Furthermore, autoscaling groups using spot instances are often configured with different vCPU instance types. The Elastigroup autoscaling policy ensures that the CPU utilization threshold configured in the policy is maintained across the various instance types. Through accurate scaling across instance types, the underutilization/overutilization with different vCPU instance types can be avoided. Thus, giving you the option to increase your instance type list and spot markets.

How it works

Elastigroup predictive autoscaling uses machine learning algorithm to accurately predict the CPU pattern of your workloads and increase the number of instances based on the predicted pattern and the Target CPU value to be maintained. The machine learning algorithms collect the cluster’s metrics, such as CPU utilization over time and creates a baseline that will eventually acts as a predicted metric of the cluster’s future load. Once the predicted metric value of the Elastigroup is determined, a calculation begins to find out the minimum number of instances required to handle the predicted load of the cluster. The autoscaling algorithm is based on a gradient boosting model that has been trained on thousands of different customer behaviors.

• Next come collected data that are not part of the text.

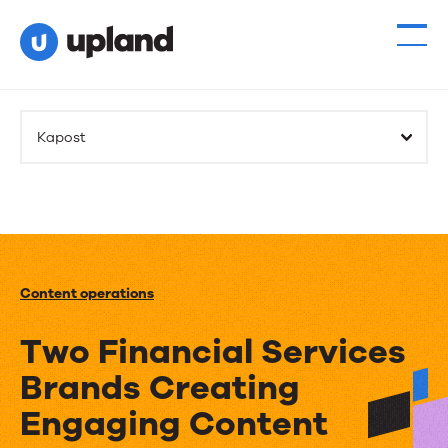
Kapost
Content operations
Two Financial Services
Brands Creating
Engaging Content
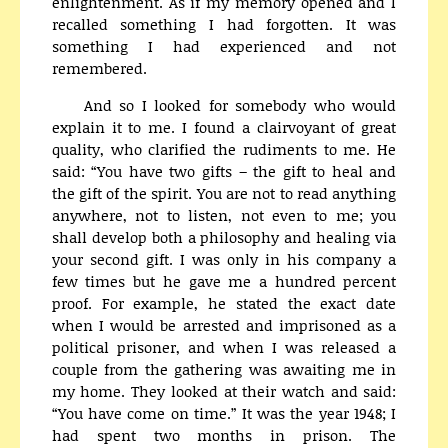
enlightenment. As if my memory opened and I
recalled something I had forgotten. It was
something I had experienced and not
remembered.
And so I looked for somebody who would
explain it to me. I found a clairvoyant of great
quality, who clarified the rudiments to me. He
said: “You have two gifts – the gift to heal and
the gift of the spirit. You are not to read anything
anywhere, not to listen, not even to me; you
shall develop both a philosophy and healing via
your second gift. I was only in his company a
few times but he gave me a hundred percent
proof. For example, he stated the exact date
when I would be arrested and imprisoned as a
political prisoner, and when I was released a
couple from the gathering was awaiting me in
my home. They looked at their watch and said:
“You have come on time.” It was the year 1948; I
had spent two months in prison. The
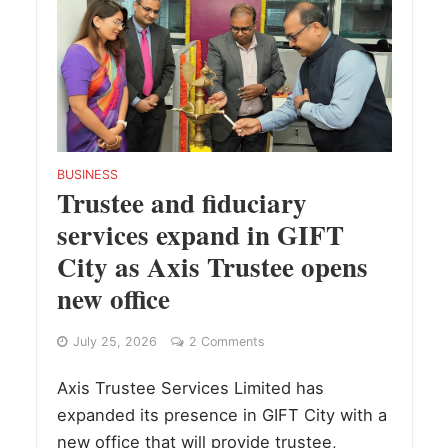
BUSINESS
Trustee and fiduciary
services expand in GIFT
City as Axis Trustee opens
new office
July 25, 2026
2 Comments
Axis Trustee Services Limited has
expanded its presence in GIFT City with a
new office that will provide trustee,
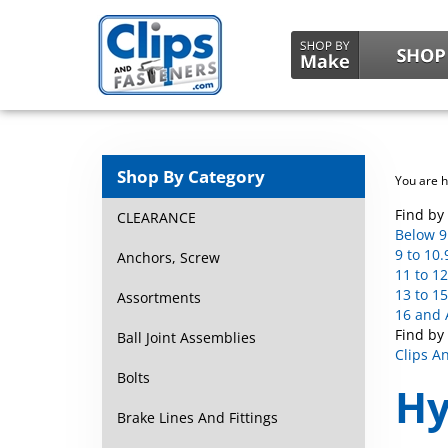
Shop By Category
You are 
Find by 
CLEARANCE
Below 9 
9 to 10.
Anchors, Screw
11 to 12
13 to 15
Assortments
16 and 
Find by
Ball Joint Assemblies
Clips A
Bolts
Hy
Brake Lines And Fittings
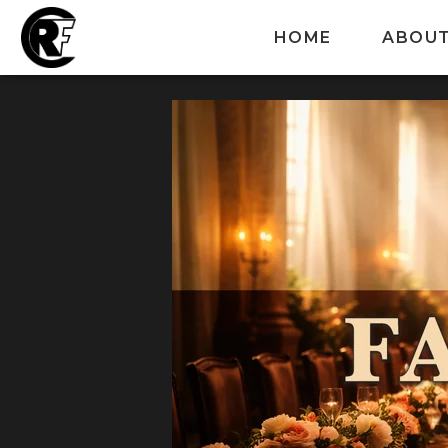
HOME
ABOU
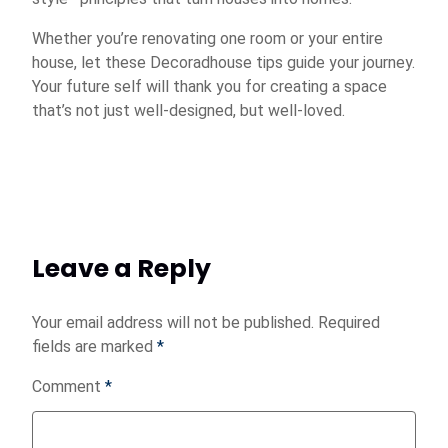
Whether you’re renovating one room or your entire
house, let these Decoradhouse tips guide your journey.
Your future self will thank you for creating a space
that’s not just well-designed, but well-loved.
Leave a Reply
Your email address will not be published.
Required
fields are marked
*
Comment
*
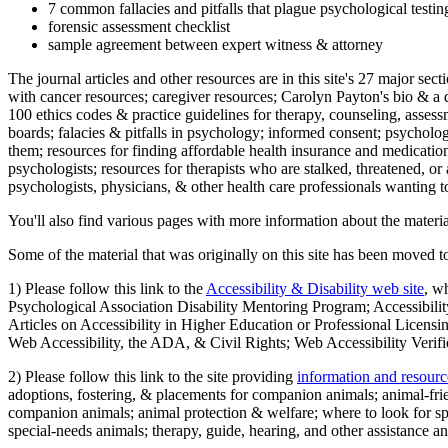
7 common fallacies and pitfalls that plague psychological testi
forensic assessment checklist
sample agreement between expert witness & attorney
The journal articles and other resources are in this site's 27 major s
with cancer resources; caregiver resources; Carolyn Payton's bio & a q
100 ethics codes & practice guidelines for therapy, counseling, assess
boards; falacies & pitfalls in psychology; informed consent; psycholog
them; resources for finding affordable health insurance and medication
psychologists; resources for therapists who are stalked, threatened, or 
psychologists, physicians, & other health care professionals wanting to
You'll also find various pages with more information about the material
Some of the material that was originally on this site has been moved to
1) Please follow this link to the
Accessibility & Disability web site
, w
Psychological Association Disability Mentoring Program; Accessibility
Articles on Accessibility in Higher Education or Professional Licens
Web Accessibility, the ADA, & Civil Rights; Web Accessibility Verifi
2) Please follow this link to the site providing
information and resourc
adoptions, fostering, & placements for companion animals; animal-fr
companion animals; animal protection & welfare; where to look for sp
special-needs animals; therapy, guide, hearing, and other assistance an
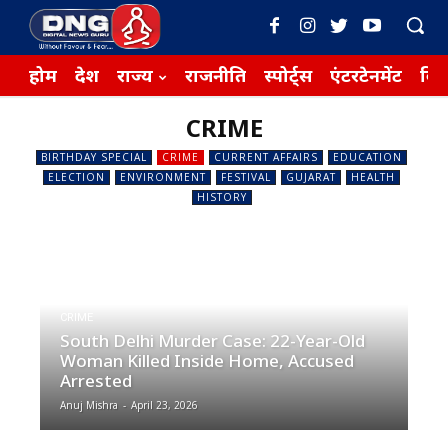
होम
देश
राज्य
राजनीति
स्पोर्ट्स
एंटरटेनमेंट
बिज़
CRIME
BIRTHDAY SPECIAL
CRIME
CURRENT AFFAIRS
EDUCATION
ELECTION
ENVIRONMENT
FESTIVAL
GUJARAT
HEALTH
HISTORY
CRIME
South Delhi Murder Case: 22-Year-Old
Woman Killed Inside Home, Accused
Arrested
Anuj Mishra
-
April 23, 2026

The model can predict the behavior of a group after observing CPU utilization for a week. If your cluster already has “Target-Scaling” policies configured, the learning period has already started, which will shorten your time to value for the predictive autoscaling.

How to configure predictive autoscaling

Predictive autoscaling is configured in a Target Scaling Policy. You can enable it when you create an Elastigroup or by editing an existing Elastigroup. Do the following:

1. In the Elastigroup, go to the Scaling tab.

2. Under Target Scaling Policies, click Add, and then click on the policy name to open the form.

3. Complete the following in the form:

Policy Name: Enter a name for your policy.
Metric Name: Choose “Average CPU Utilization.”
Target Value: The desired average value of the metric that will be tracked.
Cooldown: Enter the cooldown duration in seconds.

4. Mark “Use predictive autoscaling”, and choose the mode:

Predict and scale: In this mode Elastigroup will not only present its predicted data but will automatically scale up instances in advance according to the calculated Forecast value.
Predict only: This mode allows you to analyze the predicted metric values, without automatically scaling the cluster according to these values.

5. To save the configuration, click Next, and then click Create or Update at the bottom of the Review tab.

After you enable the scaling policy with predictive autoscaling, below graphs will appear in the Elastigroup Overview page that shows “Activity & Prediction.”

Summary

Elastigroup predictive autoscaling simplifies defining scaling policies by continuously monitoring and reacting to your workload’s demand. It can accurately predict the CPU utilization peaks and dips of your workload and automatically scale the optimal capacity ahead of time. It reduces latency due to instance and application bootup time by scaling instances in advance of the demand. Predictive autoscaling paired with Predictive Rebalancing ensures spot instances are run with high savings and production-grade availability by predicting the workload usage and spot interruptions in advance.